I took a bath with a dinosaur today.
As I slid down into the lukewarm water, a plastic dinosaur floated by me. (Side note: My bath water is always lukewarm because I can't manage to get in the tub when I want to. Someone needs a diaper changed, or someone needs a drink and a snack, or someone needs help getting their head unstuck from the arm hole of a shirt. Sound familiar?)
I watched as the dinosaur "bobbed and weaved" around the Barbie that was floating at my feet. I couldn't help but notice the alphabet foam letters stuck to the wall, forming a "bath toy" perimeter around me. Suddenly, Cam threw open the door and ran into the bathroom. He launched his toy truck into MY tub, laughed, and then promptly left.
In that moment, I thought, "It is apparent I am a parent."
Do you ever have moments like that? When the reality of your situation hits you like a baby boy's truck flying through the air, and you realize with uncanny certainty that you have become the mother you always thought (or never thought) you'd be?! Does it become blatantly apparent to you that...well, you're a parent? Do you think to yourself, "Wow. I am such a mom!?"
Like when you talk extensively with a friend and "fellow mommy" about stretch marks, vacuum cleaners, and curing diaper rash; or when you go to the grocery store with bedhead because you're out of milk and your kids cannot live without it, even for a minute...you feel like such a mom. When your husband comes home from work and politely asks, "Didn't you wear that yesterday?", or when you insist that pancakes are a legitimate dinner item...you feel like such a mom. Your four-year-old weeps and wails because she can't wear panties with "Thursday" embroidered on them when it's a Tuesday, so you promise to wash "Tuesday" while she's at preschool if she'll "please, just wear Thursday" for now and then change later...you feel like a mom then, too!

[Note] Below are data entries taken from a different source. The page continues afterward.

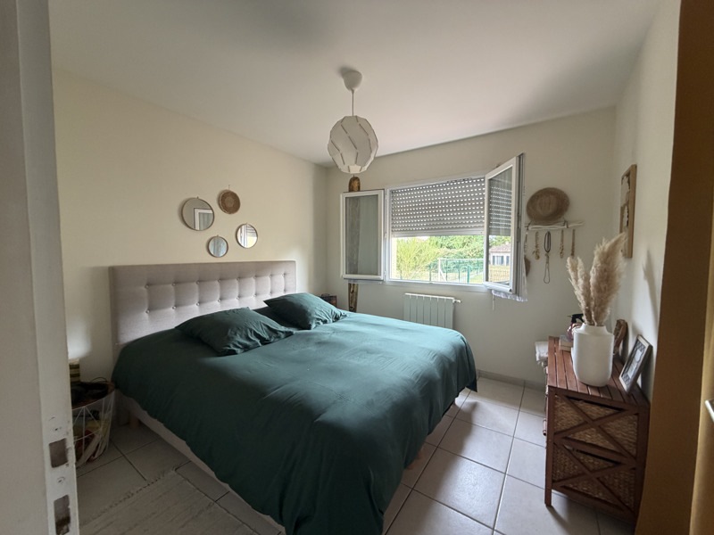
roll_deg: -0.1
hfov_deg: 102.1
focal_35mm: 14
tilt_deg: -0.7
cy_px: 268
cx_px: 357
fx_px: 289
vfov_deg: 85.7
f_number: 2.2
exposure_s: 1/121
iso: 250
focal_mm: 2.22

You feel like a mom when you take a bath with a dinosaur.
And that's okay! The graham cracker in your hair, the spit-up on your shoulder, the house smelling like poopy diapers, the sippy cups, the missing toothbrushes because the baby is a "klepto," the preschool crafts, the messy kitchen, the stinky fridge, and the dinosaur in the bath tub--it is all okay. It's the "evidence" that you are a mom--and when you get right down to the nitty-gritty core of it, being a mom is pretty awesome-saurus!
Don't you extinct?...err, I mean, don't you think?!